Tu as caché aussi le petit Albert. Lui aussi il fallait le protéger. Car il n'avait même pas l'âge d'aller à la maternelle.

À l'école, on nous a fait une terrible piqûre dans l'épaule. Il y avait des filles de paysans. Ceux-là, c'étaient des « collabos ». Il ne fallait pas passer devant chez eux.

Heureusement, personne ne m'a dit que ma maman était juive et qu'en plus, elle était dans la résistance. Alors, je croyais que j'étais chrétienne puisqu'on m'avait baptisée à 6 ans, à Ozoir-Ia-Ferrière au printemps 42. C'est à Villeneuve-sur-Yonne que tu m'as envoyée au catéchisme et j'y ai appris la poésie « ...le fruit de vos entrailles... ». (Je n'avais jamais appris cette poésie-là ; pourtant j'en savais plein par cœur ... )

Tu m'as envoyée à la messe le dimanche à 10 heures. Je n'avais pas le sou pour mettre dans la bourse en velours, alors j'y glissais un caillou.

À la messe, il y avait plein de jeunes gens très polis qui enlevaient leurs calots et prenaient des airs d'anges innocents. Pourtant c'étaient des Allemands : que faisaient ces diables dans l'église ?

Lignes de données
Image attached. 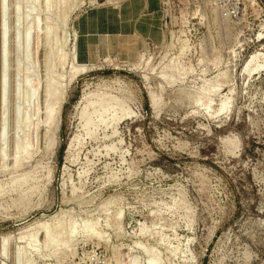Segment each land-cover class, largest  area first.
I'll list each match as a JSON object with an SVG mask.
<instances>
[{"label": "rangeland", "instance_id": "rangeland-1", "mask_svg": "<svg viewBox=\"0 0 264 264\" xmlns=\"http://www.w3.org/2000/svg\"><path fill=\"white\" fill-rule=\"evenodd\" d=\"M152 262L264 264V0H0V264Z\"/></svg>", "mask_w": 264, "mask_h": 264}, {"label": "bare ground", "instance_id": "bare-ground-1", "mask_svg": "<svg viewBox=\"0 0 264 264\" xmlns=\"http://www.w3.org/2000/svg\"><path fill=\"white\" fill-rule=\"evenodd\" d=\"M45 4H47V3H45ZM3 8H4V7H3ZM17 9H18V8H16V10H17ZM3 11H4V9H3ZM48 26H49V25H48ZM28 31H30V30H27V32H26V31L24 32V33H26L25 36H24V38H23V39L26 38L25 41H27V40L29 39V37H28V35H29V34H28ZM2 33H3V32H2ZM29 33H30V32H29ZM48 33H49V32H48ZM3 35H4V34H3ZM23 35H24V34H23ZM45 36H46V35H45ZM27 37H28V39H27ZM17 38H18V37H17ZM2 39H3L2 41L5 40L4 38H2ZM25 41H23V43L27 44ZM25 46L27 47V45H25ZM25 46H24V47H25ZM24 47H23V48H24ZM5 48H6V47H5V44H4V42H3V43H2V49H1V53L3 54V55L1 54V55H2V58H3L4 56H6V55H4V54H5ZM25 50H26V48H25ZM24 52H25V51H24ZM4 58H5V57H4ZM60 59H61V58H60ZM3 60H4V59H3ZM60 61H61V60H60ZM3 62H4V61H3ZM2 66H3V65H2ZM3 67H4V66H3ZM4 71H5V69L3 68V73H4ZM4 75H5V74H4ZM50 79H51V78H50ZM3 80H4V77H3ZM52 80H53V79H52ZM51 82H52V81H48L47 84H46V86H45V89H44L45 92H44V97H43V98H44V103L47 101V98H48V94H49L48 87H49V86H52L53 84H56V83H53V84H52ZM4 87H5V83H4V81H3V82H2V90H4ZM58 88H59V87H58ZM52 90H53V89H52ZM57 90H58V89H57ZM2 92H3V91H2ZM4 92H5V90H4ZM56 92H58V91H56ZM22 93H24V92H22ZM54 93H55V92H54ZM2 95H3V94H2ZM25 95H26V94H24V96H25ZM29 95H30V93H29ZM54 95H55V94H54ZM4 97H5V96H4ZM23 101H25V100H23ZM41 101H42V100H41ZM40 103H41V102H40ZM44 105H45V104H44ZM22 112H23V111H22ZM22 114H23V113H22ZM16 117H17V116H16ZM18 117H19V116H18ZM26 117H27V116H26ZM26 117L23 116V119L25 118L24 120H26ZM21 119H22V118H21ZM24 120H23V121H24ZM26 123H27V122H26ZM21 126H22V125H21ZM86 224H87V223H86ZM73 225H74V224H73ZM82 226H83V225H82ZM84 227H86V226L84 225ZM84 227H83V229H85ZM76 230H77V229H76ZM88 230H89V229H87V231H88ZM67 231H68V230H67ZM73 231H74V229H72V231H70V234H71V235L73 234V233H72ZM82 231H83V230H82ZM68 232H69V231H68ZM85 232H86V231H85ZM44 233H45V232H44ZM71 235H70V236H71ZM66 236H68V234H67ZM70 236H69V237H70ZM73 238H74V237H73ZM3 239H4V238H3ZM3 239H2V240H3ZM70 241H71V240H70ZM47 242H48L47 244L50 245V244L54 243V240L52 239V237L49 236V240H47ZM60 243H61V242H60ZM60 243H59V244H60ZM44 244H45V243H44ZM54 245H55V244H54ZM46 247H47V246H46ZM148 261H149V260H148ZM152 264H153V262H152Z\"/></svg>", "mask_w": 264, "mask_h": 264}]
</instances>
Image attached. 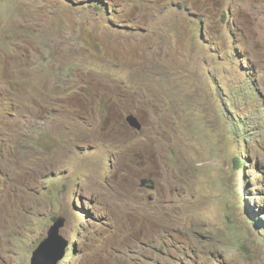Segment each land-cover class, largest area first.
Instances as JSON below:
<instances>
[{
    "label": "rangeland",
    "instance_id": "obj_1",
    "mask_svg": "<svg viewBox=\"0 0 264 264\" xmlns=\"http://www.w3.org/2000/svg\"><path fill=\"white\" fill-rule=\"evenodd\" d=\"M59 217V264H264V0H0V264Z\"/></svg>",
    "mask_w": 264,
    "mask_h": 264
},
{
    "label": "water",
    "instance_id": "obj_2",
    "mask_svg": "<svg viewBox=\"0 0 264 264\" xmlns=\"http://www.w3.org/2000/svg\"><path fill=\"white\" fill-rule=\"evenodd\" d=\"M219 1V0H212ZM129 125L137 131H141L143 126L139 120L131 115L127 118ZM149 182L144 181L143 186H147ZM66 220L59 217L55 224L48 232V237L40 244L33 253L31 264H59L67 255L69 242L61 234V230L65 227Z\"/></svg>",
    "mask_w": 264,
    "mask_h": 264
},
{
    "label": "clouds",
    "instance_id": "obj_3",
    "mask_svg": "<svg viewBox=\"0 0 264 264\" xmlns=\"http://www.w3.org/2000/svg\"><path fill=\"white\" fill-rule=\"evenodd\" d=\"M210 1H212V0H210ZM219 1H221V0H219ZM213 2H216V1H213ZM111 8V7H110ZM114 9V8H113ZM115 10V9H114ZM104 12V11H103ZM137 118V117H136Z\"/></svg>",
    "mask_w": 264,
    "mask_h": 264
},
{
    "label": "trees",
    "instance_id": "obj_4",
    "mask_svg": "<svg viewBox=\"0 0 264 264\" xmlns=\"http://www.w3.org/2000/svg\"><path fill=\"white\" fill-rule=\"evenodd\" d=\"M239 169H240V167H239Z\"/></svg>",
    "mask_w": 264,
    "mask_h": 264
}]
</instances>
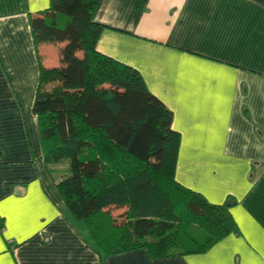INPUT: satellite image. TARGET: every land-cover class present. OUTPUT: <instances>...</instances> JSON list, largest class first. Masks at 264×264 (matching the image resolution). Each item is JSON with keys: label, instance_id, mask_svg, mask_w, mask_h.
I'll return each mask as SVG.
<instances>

Travail demandé
**1)** Pouvez-vous recopier, dans le récit d'enfance, le passage qui commence par les mots contenant « À l'école, on » et s'achève sur « devant chez eux. » ?
**2)** Pouvez-vous prolonger le récit d'enfance sous l'Occupation en reprenant juste après sa dernière phrase ?
Les lignes de données forment un matériau distinct du récit d'enfance.

Réponses
**1)**
À l'école, on nous a fait une terrible piqûre dans l'épaule. Il y avait des filles de paysans. Ceux-là, c'étaient des « collabos ». Il ne fallait pas passer devant chez eux.

**2)**
Maman Pé, tu m'as beaucoup aidée à faire mes devoirs le soir dans la grande cuisine ; grâce à toi, j'ai été toujours dans les cinq premières en classe.

Quand il y avait des bombardements, tu nous envoyais sur la colline, dans le petit bois d'acacias. Les acacias étaient en fleurs - je les mangeais et je pleurais en regardant vers l'ouest, vers Paris, où il y avait ma maman. Le ciel était rouge. C'était long d'attendre la nuit pour rejoindre la maison. Il s'était passé quelque chose. Nous ne savions pas quoi.

Chez nous il y avait un homme de peine, Père-Caff (M. Caffaro). Il était exempté, il boitait, il chantait la Tosca. Mais parfois je devais aller au-devant de lui lorsqu'il revenait avec la « barbaque ». Car il buvait et chantait La Marseillaise sur son vélo. Je devais le faire taire avec mon charme de fille. Il m'obéissait. Il sculptait des pieds de chaises pour la scierie et il savait faire des pâtés en croûte. La croûte était en forme de maisonnette-chaumière.

À Noël, ils nous ont fait un immense arbre de Noël qui était même courbé au plafond. Le grand Jacques, qui allait au caté, se préparait pour sa communion ; il lisait un livre très niais pour ça. Je pensais en moi-même qu'un juif ne doit pas faire le chrétien. Heureusement que vous m'avez protégée en me laissant totalement ignorante. C'était la meilleure protection.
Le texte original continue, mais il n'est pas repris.